MOLECULAR ALTERATIONS OF PODOCYTES IN PRIMARY FOCAL SEGMENTAL GLOMERULOSCLEROSIS AND IMMUNOGLOBULIN A NEPHROPATHY: AN EXPLORATORY STUDY

Introduction:

This study explored on the premise that the molecular phenotype of podocytes can be altered in immune glomerulopathies, with particular emphasis on the expression of molecules of epithelial and mesenchymal phenotypes.

Methods:

The study included 14 cases of primary FSGS (pFSGS), 12 cases of IgA nephropathy (IgAN) and 12 negative controls (NC). NC was represented by samples of unaltered renal cortex of non-proteinuric patients undergone laparoscopic nephrectomy. In all cases, we performed quantitative immunomorphological studies of Wilms’ tumour protein (WT1), podocin (Nphs2) and podocyte mesenchymal markers (desmin, vimentin, nestin) to evaluate their expression in glomeruli. Clinical data on estimated glomerular filtration rate (eGFR), serum albumin and daily proteinuria

Results:

Primary FSGS cases had nephrotic syndrome and typical glomerular alterations by light microscopy and ultrastructural analysis. In IgAN, proteinuria was less severe (Fig 1). eGFR levels in pFSGS and IgAN were similar (Fig 1).

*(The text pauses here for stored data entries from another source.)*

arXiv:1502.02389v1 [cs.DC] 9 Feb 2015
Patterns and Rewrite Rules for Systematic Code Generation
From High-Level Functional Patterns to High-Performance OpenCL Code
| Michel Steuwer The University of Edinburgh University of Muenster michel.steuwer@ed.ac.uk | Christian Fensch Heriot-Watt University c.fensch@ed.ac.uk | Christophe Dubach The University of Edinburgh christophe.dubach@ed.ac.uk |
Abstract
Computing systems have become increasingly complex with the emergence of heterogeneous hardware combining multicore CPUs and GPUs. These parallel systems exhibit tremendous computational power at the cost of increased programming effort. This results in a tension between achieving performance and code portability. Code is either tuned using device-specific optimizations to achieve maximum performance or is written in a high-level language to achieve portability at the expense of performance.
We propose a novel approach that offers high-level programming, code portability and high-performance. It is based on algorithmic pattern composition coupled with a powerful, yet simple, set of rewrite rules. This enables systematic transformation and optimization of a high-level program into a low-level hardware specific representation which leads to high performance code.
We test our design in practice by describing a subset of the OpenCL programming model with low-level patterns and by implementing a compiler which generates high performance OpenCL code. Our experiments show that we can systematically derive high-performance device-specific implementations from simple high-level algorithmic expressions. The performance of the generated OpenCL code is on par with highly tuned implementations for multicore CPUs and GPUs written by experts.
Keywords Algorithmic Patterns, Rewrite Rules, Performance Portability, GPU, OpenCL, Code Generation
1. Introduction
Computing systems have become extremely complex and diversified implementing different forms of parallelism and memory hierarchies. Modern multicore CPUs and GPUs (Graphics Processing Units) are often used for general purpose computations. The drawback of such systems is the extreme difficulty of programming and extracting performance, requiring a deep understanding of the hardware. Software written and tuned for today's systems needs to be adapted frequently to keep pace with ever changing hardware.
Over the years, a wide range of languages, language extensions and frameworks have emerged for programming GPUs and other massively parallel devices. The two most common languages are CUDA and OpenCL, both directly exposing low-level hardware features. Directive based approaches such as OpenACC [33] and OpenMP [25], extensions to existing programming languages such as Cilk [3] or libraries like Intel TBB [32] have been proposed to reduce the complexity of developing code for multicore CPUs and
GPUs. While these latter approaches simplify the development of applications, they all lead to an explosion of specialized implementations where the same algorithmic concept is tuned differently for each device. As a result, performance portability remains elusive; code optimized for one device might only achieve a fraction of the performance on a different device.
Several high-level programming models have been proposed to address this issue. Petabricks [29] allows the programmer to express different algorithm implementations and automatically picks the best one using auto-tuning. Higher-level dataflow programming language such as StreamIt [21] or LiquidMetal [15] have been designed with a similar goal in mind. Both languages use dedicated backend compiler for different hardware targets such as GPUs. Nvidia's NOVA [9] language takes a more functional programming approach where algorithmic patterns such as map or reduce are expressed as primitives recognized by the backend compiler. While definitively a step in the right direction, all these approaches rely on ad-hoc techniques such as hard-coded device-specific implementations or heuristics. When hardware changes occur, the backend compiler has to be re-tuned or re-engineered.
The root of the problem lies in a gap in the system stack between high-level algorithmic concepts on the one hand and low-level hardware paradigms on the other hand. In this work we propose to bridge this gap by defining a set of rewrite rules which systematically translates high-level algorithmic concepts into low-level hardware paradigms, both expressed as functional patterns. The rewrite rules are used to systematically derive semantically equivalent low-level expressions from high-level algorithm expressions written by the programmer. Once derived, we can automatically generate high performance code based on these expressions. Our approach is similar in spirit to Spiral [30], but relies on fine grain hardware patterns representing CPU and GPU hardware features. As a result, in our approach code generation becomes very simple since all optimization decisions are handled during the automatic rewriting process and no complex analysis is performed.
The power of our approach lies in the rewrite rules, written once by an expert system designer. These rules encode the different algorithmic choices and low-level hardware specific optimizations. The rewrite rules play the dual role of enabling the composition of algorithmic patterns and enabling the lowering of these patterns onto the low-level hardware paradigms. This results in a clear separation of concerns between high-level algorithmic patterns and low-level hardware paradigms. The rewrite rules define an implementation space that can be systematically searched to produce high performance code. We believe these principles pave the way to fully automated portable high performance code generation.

Compared to IgAN and NC groups, pFSGS showed a lower glomerular WT1 expression, Nphs2 Fig 1, 2) but higher expression of intermediate cytoskeleton filaments (IF), desmin, and nestin (Fig 1, 3). In both pFSGS and IgAN, there was a reduction in glomerular Nphs2 expression vs. NC (Fig 1, 2).

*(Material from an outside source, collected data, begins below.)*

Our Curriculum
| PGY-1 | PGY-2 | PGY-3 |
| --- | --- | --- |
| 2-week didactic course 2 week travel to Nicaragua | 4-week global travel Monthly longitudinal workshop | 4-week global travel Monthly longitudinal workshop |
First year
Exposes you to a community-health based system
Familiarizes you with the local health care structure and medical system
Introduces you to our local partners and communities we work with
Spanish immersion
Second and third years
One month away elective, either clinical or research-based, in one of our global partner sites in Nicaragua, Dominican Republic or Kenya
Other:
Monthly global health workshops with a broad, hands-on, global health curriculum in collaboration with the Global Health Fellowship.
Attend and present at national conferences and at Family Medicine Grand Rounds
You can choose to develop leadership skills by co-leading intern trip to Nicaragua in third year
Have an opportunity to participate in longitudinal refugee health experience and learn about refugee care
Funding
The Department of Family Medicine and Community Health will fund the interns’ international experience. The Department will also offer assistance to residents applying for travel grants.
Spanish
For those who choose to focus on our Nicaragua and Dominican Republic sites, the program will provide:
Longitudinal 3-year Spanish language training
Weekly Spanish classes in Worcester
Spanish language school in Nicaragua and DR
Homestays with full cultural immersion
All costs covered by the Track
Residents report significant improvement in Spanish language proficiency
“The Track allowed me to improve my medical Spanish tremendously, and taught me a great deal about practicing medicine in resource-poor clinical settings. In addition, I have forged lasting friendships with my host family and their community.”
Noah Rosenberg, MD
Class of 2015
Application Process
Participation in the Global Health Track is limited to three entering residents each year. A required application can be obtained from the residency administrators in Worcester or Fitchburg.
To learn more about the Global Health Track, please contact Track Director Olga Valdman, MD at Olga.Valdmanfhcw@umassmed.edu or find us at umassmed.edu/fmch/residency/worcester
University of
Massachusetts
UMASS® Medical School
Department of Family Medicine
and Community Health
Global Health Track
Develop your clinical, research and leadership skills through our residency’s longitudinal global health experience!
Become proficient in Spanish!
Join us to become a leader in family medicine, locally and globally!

WT1 and Nphs2 were closely correlated (r=0.51, p<0.05), and both were negatively associated with proteinuria (-0.45 and -0.50, respectively; p<0.05).

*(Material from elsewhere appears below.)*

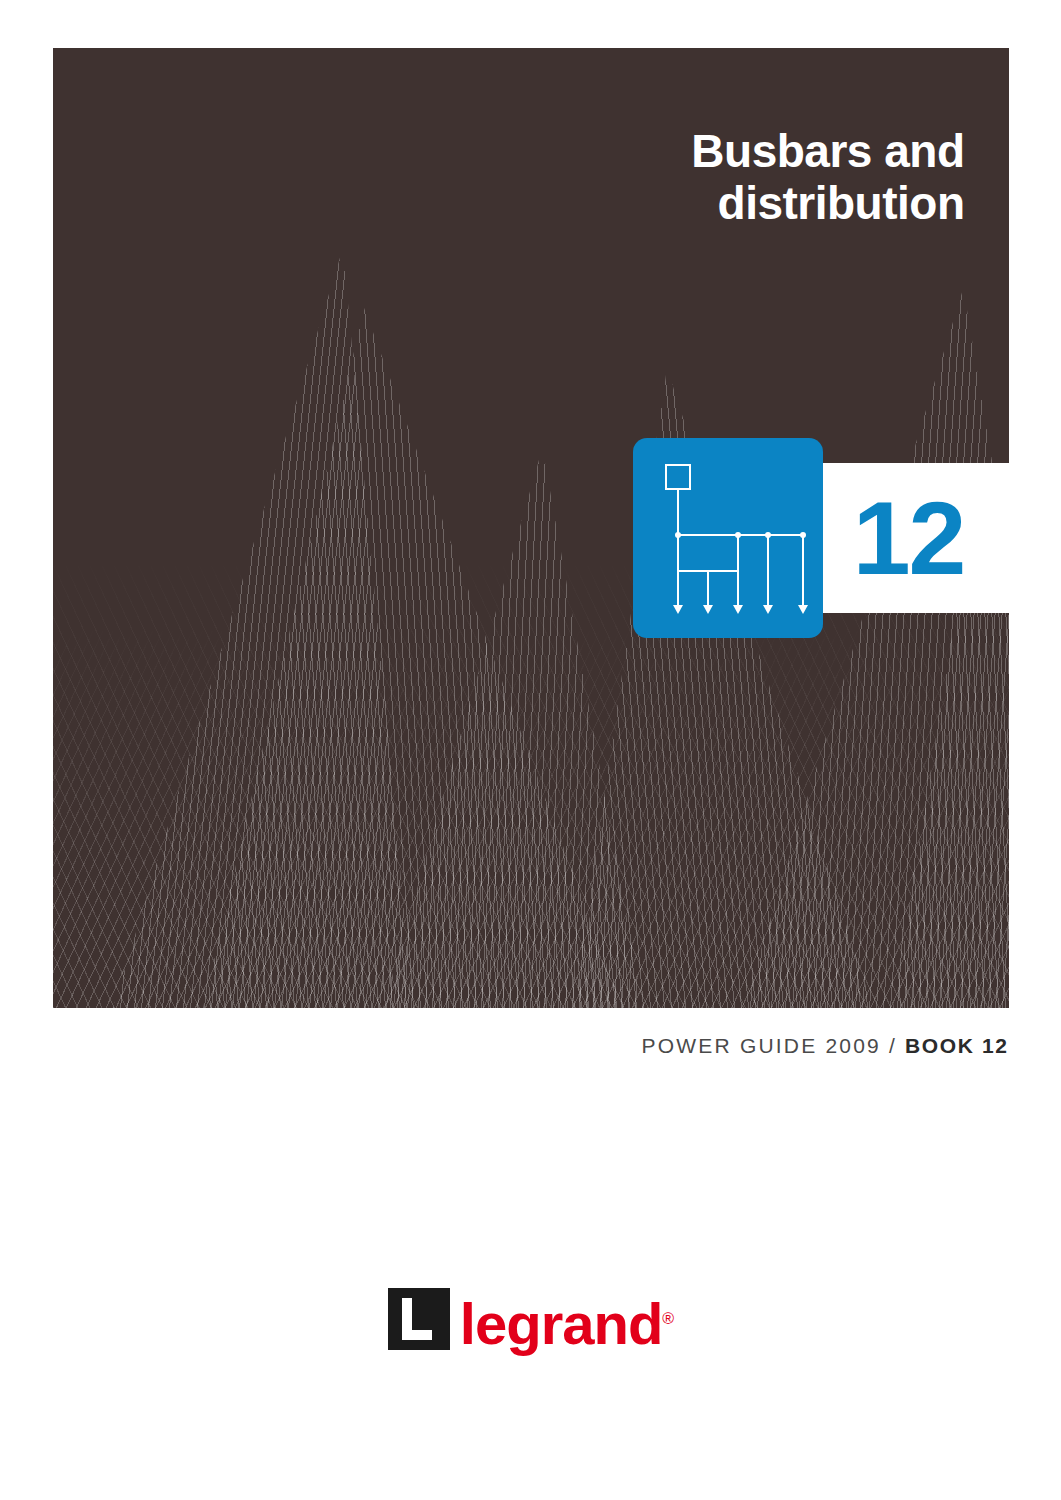Busbars and
distribution
12
POWER GUIDE 2009 / BOOK 12
legrand®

In pFSGS, WT1 was negatively correlated with desmin (-0.74, p<0.05) that predominantly localised in WT1-negative glomerular areas by confocal microscopy (Figure 4). Decreased WT1 and increased desmin in the parietal epithelium were also found to characterise pFSGS (Fig. 1).

Conclusions:

Bidirectional alterations in the glomerular expression of podocyte markers (WT1, Nphs2) and intermediate filament proteins are apparent in pFSGS. These findings could suggest for the epithelial-mesenchymal transition of podocytes and the parietal epithelium, determining the structural and functional disorders of these cells.

I have potential conflict of interest to disclose.
The research was funded by the Russian Science Foundation (project No. 23-15-00510)

I did not use generative AI and AI-assisted technologies in the writing process.